Auf der einen Seite ist da der übel aus dem Ruder gelaufene Polizeieinsatz. Grundsätzlich ist es natürlich schon so, daß die Polizei den Auftrag und rein formaljuristisch auch das Recht hatte, die Blockade der Baustelle zu räumen. Das mag einem nicht gefallen, es ist aber wohl so. Nur, ob aus Dummheit oder zynischer Berechnung, hat sich die Polizei in eine Lage gebracht, in der dieses Ziel nur noch durch Anwendung absolut nicht zu rechtfertigender Gewalt mit Gefahr für mindestens Leib, wenn nicht Leben, friedlicher Menschen zu erreichen war. Vieles spricht natürlich für die zweite Theorie, aber beweisen kann man das – wie üblich, wenn der Verdacht schwerster Straftaten gegen Polizisten im Raum steht – nicht. Sei es wie es sei, der Einsatz hätte abgebrochen werden können, und müssen. Daß nun auch noch wenig überzeugende, weil wahrscheinlich im Nachhinein gestellte, Filmchen vorgeführt werden, erhöht die Erbärmlichkeit des Ganzen nur noch.

Zu beneiden ist die Polizei andererseits aber auch nicht. Ganz offenbar, und gemäß dem Zeitgeschmack, wird unter dem Deckmäntelchen einer im Prinzip ja sinnvollen Zielsetzung, nämlich der Verbesserung der recht chaotischen Eisenbahninfrastruktur im Raum Stuttgart, ein Monstermilliardenprojekt durchgedrückt. Alternativen werden nicht geprüft, begründete Bedenken weggewischt. Wer dagegen ist, dem wird vorgeworfen, er stelle sich gegen die hehre, wenn auch nur vorgeschobene, Zielsetzung, und nicht nur gegen das Milliardenmonster.

Daß sich eine Kostenexplosion einstellt, verwundert niemanden.
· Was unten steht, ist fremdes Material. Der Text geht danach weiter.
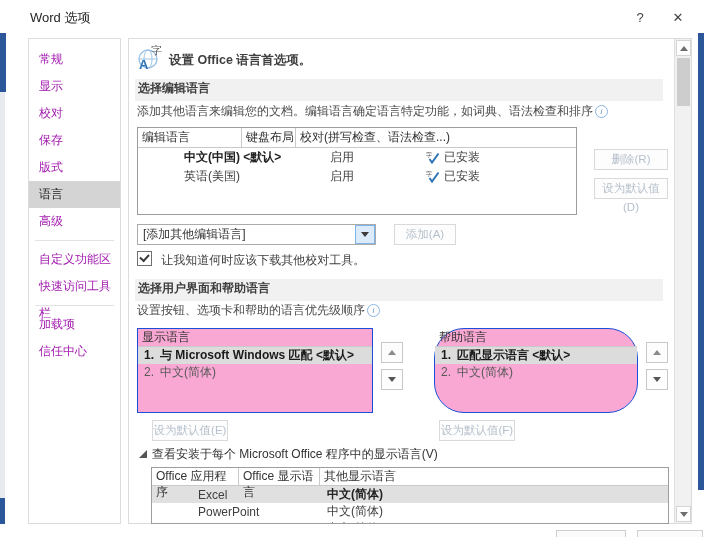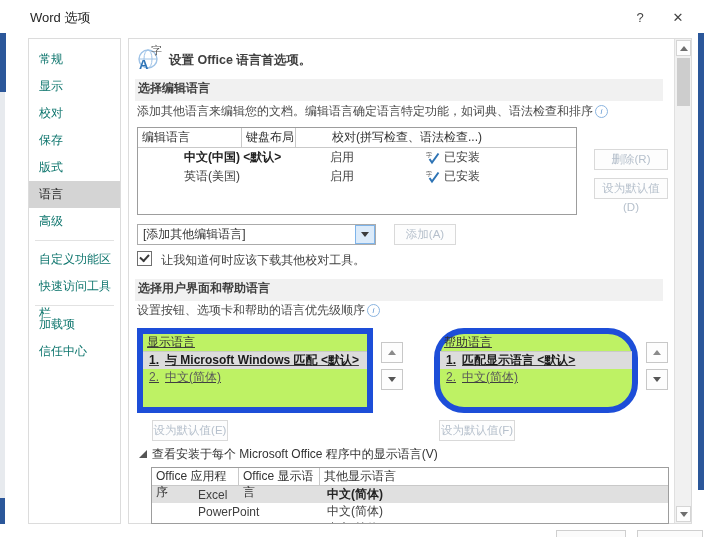"常规" .side-item { color: #0f766e -> #a21caf }
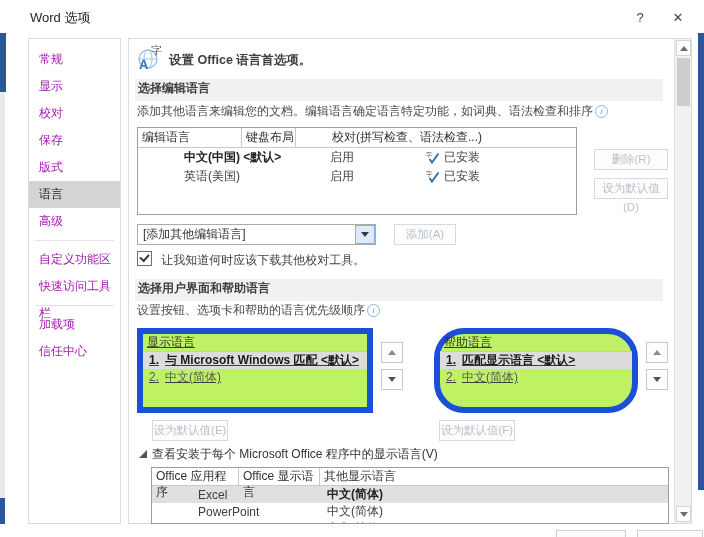"校对(拼写检查、语法检查...)" .t-hcell:last-child { margin-left: 32px -> none }
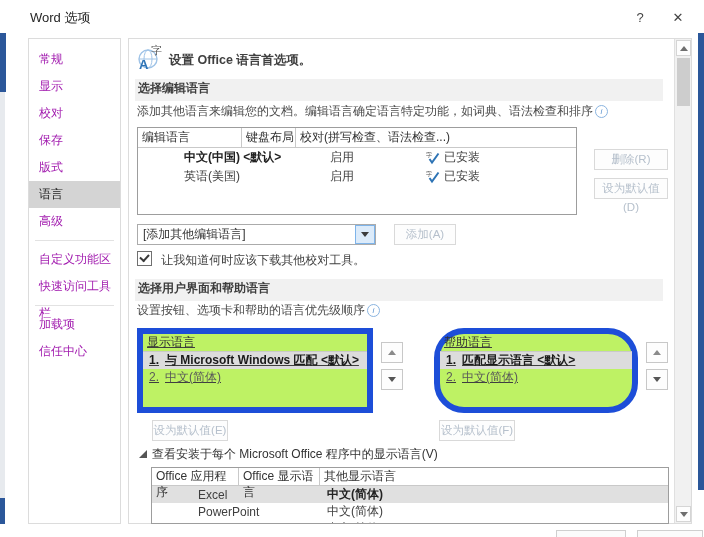"显示语言" .lbox { background: #bef264 -> #f9a8d4; border: 6px solid #1d4ed8 -> 1px solid #1d4ed8; text-decoration: underline -> none }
Während in Baden-Württemberg die Milliarden ungebremst in die Erde gepflügt werden sollen, ist für den Rest des Landes auf viele Jahre kein Geld mehr da – alles Andere verrottet, dringend benötigte Maßnahmen sind wegen des Großprojekts mit ungewissem Ausgang nicht finanzierbar. Der Gedanke an Korruption in ganz großem Ausmaß stellt sich unweigerlich ein.Und die „arme“ Polizei muß den Scheiß dann gegen friedliche Demonstranten durchdrücken.

Ganz klar: Hier liegt Monumentalversagen auf der obersten Ebene vor. Mittlerweile hat wohl selbst Mappus gemerkt, daß er überzogen hat. Nur muß natürlich vor ergebnisoffenen Gesprächen ein vollständiger Baustopp her. Man kann schließlich nicht vornerum verhandeln und hintenrum Fakten schaffen.

Daß nun ausgerechnet der Juchtenkäfer wenigstens dem Baumfällen ein zumindest vorläufiges Ende beschert hat, ist zwar im Ergebnis natürlich erfreulich, wirft aber kein gutes Licht auf die politischen Entscheidungsprozesse in desem Land. Wieder einmal.